[Collected data entries]
########################################

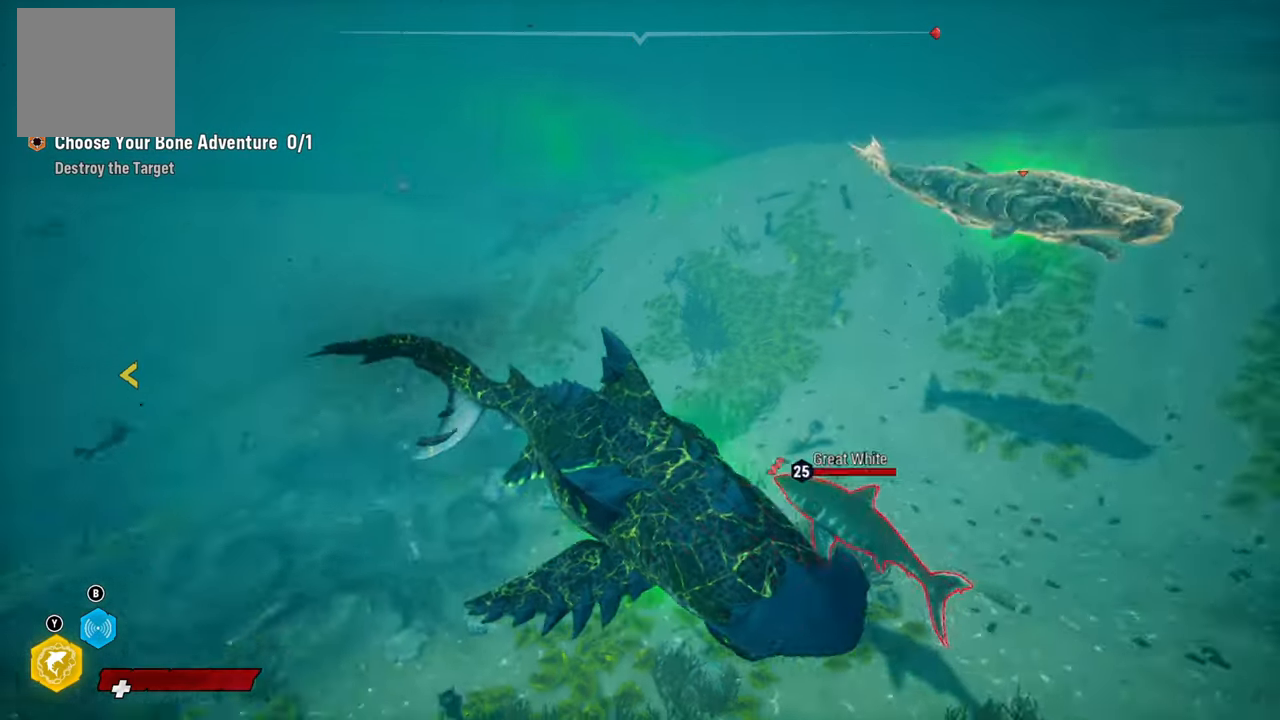
{"buttons": [], "left_stick": "center", "right_stick": "up-right", "events": [[120, "right_stick", "right"], [460, "right_stick", "up-right"]]}
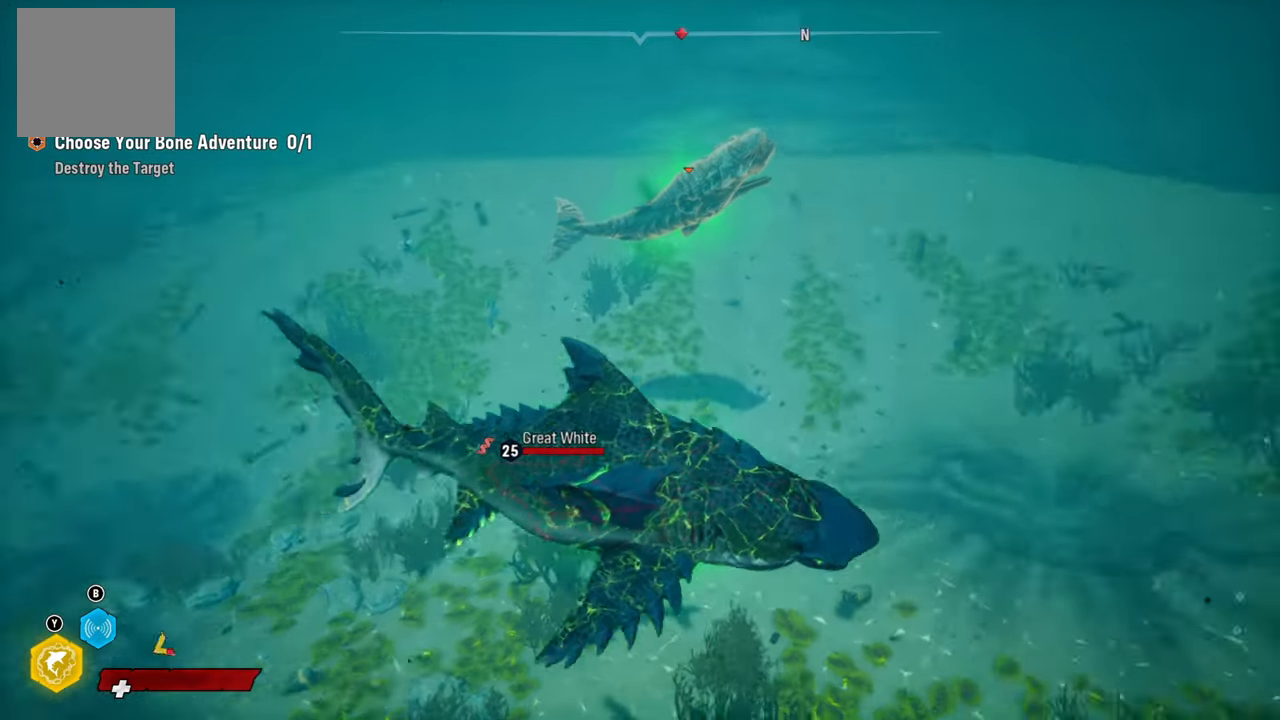
{"buttons": ["L1"], "left_stick": "center", "right_stick": "center", "events": [[120, "right_stick", "center"], [200, "L1", "down"], [300, "L1", "up"], [480, "L1", "down"]]}
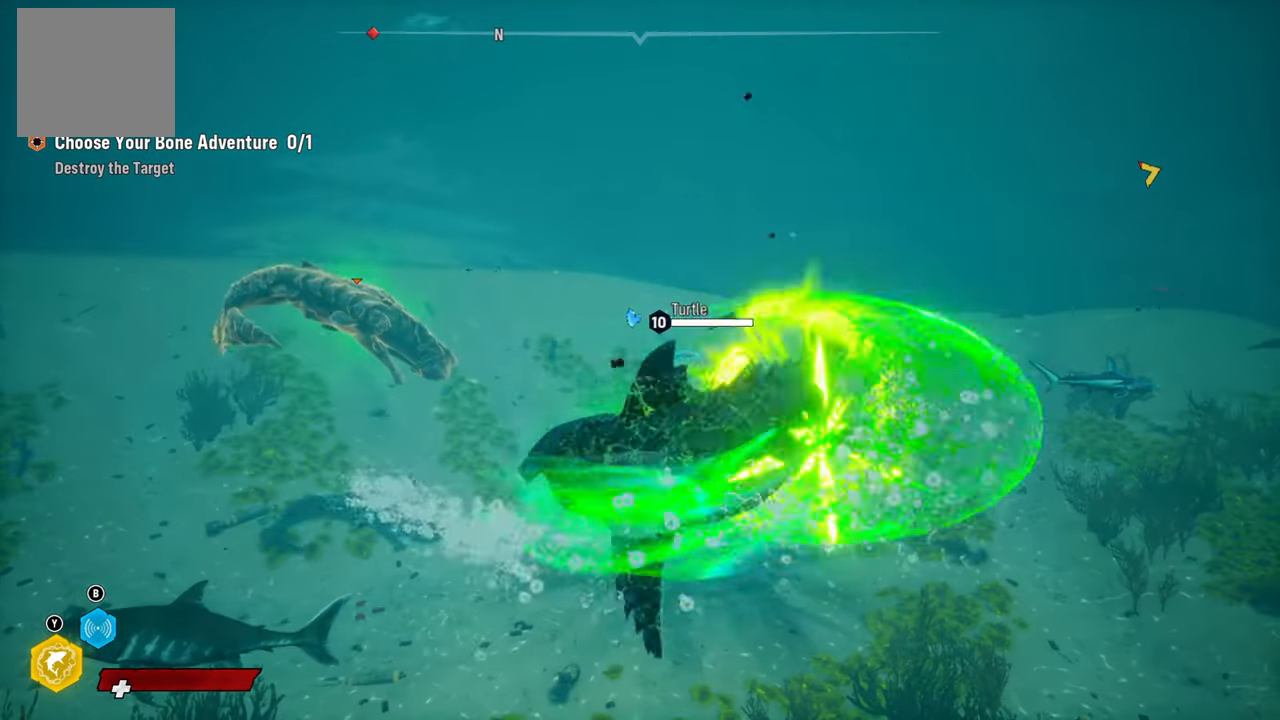
{"buttons": [], "left_stick": "center", "right_stick": "center", "events": [[100, "L1", "up"], [240, "right_stick", "left"], [460, "right_stick", "center"]]}
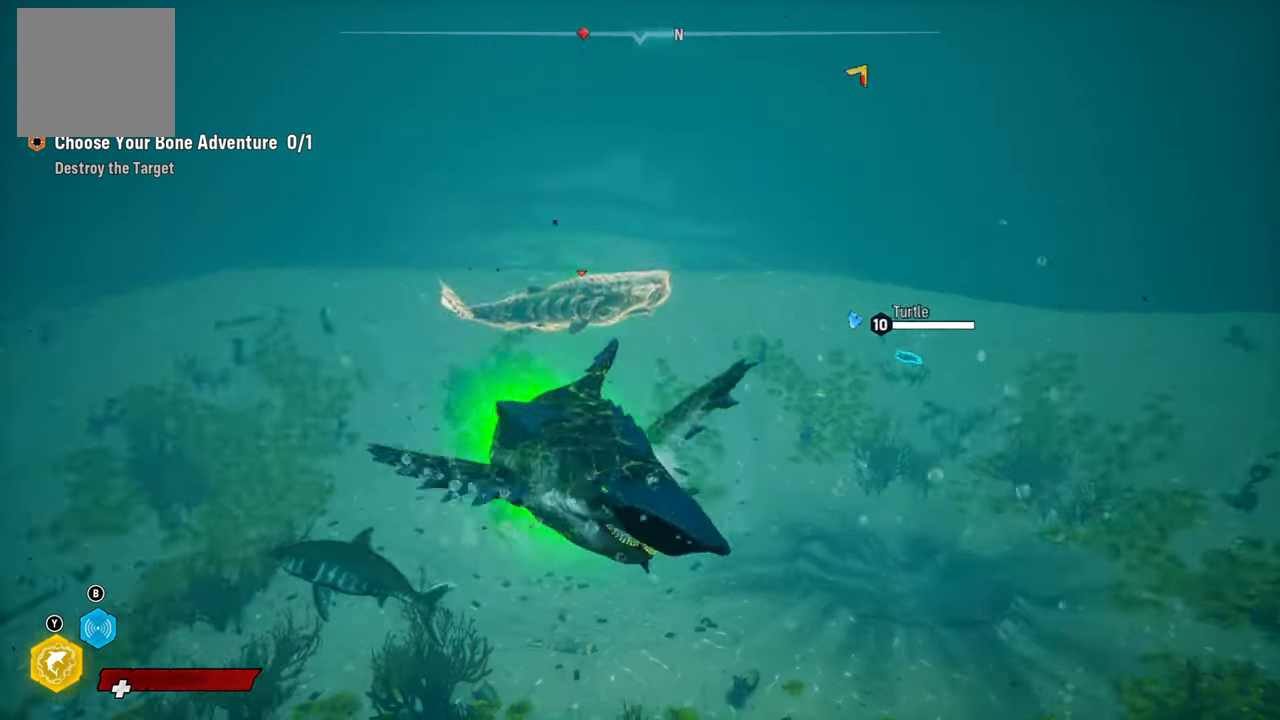
{"buttons": ["L1"], "left_stick": "center", "right_stick": "center", "events": [[140, "L1", "down"], [280, "L1", "up"], [420, "L1", "down"]]}
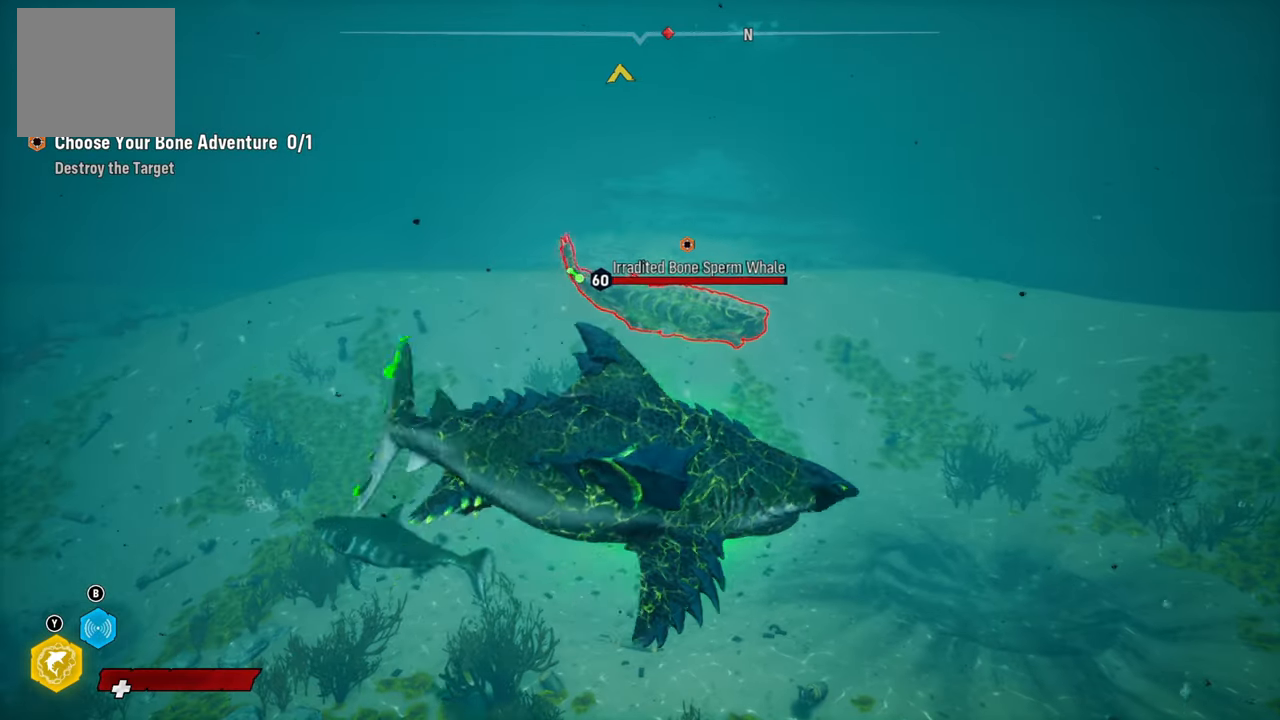
{"buttons": [], "left_stick": "center", "right_stick": "center", "events": [[40, "L1", "up"], [220, "L1", "down"], [300, "L1", "up"]]}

########################################

WORK INSTRUCTION:
Return the entries above exactly and in full; do not include images.

RESPONSE:
{"buttons": [], "left_stick": "center", "right_stick": "up-right", "events": [[120, "right_stick", "right"], [460, "right_stick", "up-right"]]}
{"buttons": ["L1"], "left_stick": "center", "right_stick": "center", "events": [[120, "right_stick", "center"], [200, "L1", "down"], [300, "L1", "up"], [480, "L1", "down"]]}
{"buttons": [], "left_stick": "center", "right_stick": "center", "events": [[100, "L1", "up"], [240, "right_stick", "left"], [460, "right_stick", "center"]]}
{"buttons": ["L1"], "left_stick": "center", "right_stick": "center", "events": [[140, "L1", "down"], [280, "L1", "up"], [420, "L1", "down"]]}
{"buttons": [], "left_stick": "center", "right_stick": "center", "events": [[40, "L1", "up"], [220, "L1", "down"], [300, "L1", "up"]]}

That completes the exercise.